Predicting Consumer Spending: the surprising relationship between fueling up and shelling out

Marketers are obsessed with finding exactly the right audience for their advertising. Often overlooked, however, is finding the right moment. Ads delivered right before a shopping trip have the potential to deliver outsized returns. But how can advertisers reach an audience just before spending?

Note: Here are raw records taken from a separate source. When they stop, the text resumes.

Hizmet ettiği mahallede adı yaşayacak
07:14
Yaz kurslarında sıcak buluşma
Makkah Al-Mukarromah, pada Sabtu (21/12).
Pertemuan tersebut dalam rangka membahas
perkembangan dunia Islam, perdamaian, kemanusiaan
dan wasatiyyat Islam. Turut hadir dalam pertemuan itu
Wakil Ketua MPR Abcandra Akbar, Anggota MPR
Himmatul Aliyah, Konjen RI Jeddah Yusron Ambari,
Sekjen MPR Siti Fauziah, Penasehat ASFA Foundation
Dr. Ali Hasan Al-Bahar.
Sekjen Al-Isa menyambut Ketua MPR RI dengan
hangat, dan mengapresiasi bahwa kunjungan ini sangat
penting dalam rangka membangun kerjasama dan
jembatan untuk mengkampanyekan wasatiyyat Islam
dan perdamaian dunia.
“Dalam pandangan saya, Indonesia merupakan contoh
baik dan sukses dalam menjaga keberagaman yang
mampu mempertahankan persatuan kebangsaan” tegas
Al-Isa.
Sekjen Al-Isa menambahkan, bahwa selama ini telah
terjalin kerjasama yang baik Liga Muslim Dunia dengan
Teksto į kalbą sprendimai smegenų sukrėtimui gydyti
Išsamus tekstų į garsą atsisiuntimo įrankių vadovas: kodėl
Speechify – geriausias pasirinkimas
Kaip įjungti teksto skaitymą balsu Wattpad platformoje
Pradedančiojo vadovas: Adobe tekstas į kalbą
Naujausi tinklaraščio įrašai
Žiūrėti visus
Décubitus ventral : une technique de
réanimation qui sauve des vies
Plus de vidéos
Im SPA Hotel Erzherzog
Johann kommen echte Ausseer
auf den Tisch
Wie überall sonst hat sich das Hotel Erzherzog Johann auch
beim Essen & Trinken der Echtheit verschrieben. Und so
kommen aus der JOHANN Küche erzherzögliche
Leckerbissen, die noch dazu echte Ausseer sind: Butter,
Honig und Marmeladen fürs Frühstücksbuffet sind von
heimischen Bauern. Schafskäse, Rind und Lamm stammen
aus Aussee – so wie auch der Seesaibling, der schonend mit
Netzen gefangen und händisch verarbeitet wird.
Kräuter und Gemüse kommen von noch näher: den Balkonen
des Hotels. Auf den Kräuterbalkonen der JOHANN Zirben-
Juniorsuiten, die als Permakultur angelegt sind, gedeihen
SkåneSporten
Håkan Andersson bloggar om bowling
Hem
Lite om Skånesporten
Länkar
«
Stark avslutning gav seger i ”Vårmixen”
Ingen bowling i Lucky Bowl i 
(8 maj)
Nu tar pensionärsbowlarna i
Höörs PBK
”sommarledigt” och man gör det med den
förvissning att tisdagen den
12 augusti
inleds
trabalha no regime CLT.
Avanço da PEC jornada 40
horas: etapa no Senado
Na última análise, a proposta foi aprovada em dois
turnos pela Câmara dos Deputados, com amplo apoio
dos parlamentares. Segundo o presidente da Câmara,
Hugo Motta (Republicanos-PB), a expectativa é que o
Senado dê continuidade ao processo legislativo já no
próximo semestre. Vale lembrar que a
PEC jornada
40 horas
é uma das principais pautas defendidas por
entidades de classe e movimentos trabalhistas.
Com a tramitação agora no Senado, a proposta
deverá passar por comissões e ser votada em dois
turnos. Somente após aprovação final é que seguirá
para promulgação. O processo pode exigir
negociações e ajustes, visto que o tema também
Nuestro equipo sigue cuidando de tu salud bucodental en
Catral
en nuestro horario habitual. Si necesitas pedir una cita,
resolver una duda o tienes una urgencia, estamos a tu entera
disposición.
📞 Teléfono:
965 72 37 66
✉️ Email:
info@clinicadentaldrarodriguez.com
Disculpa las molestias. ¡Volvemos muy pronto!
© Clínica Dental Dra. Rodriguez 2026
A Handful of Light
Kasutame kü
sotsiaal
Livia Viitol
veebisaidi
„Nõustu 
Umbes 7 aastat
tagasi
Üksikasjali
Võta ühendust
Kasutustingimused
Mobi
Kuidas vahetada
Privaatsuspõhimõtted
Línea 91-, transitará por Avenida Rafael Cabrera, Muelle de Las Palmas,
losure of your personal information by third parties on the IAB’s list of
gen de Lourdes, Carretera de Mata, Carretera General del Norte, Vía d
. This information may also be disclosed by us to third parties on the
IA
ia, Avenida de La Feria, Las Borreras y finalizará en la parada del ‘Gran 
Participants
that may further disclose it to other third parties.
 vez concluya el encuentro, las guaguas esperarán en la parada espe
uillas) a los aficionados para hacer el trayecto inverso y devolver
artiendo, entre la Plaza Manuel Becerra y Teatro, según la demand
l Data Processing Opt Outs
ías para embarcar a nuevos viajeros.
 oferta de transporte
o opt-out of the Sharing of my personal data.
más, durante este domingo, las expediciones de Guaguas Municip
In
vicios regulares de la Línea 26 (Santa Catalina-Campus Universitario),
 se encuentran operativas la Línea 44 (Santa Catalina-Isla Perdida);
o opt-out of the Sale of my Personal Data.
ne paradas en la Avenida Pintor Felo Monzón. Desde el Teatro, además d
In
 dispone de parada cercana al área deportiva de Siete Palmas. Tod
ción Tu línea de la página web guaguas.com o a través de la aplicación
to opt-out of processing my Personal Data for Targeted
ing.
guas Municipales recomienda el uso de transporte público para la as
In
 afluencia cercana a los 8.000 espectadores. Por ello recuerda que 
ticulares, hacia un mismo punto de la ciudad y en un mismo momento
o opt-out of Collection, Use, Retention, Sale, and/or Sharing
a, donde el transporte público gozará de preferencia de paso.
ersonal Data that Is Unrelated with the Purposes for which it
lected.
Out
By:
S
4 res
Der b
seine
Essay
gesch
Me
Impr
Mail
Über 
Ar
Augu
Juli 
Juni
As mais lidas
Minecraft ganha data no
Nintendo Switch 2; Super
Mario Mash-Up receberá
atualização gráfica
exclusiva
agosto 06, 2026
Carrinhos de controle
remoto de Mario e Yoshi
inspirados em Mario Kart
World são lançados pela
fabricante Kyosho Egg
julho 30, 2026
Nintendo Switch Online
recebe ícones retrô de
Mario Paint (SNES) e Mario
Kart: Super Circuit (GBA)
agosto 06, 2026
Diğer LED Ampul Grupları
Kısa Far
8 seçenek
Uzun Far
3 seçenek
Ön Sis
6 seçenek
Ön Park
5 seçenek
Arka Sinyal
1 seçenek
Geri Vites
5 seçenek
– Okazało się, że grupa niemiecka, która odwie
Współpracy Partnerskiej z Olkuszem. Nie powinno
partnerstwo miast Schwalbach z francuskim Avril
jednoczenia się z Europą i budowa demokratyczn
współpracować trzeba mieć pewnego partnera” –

At GSTV, we hypothesized that since consumers often stop for fuel as part of a larger shopping trip, a fuel transaction would be a good predictor of immediate future spending. To test this hypothesis, we worked with Affinity Solutions to analyze the spending behavior of 20 million active credit and debit card accounts in the 3 hours immediately following a fuel-up. Spend behavior was compared to accounts without an observed fuel transaction that day. Affinity looked at recent behavior (4/1-7/31/21) as well as historical data (4/1-7/31/19) for comparison.

Here’s What We Found

How has behavior changed?

Our analysis period came more than a year after the start of the COVID-19 pandemic, during a lull in cases following widespread vaccine availability, and prior to the uptick in cases from the Delta variant. How does this “new normal” of consumer behavior compare to the past? Affinity observed significantly higher post-fueling spend in 2021 vs. 2019. One potential explanation is that the pandemic spurred a long-term shift in consumer behavior toward fewer, more comprehensive shopping runs. Data from Catalina supports this theory: in May 2021, they observed -9% fewer shopping trips and +18% higher basket sizes vs. the same time in 2019.*

*“As COVID-19 Vaccination Rates Rise, Grocery Shopping Behavior Drammatically Evolves,” PR Newswire, 5/27/21.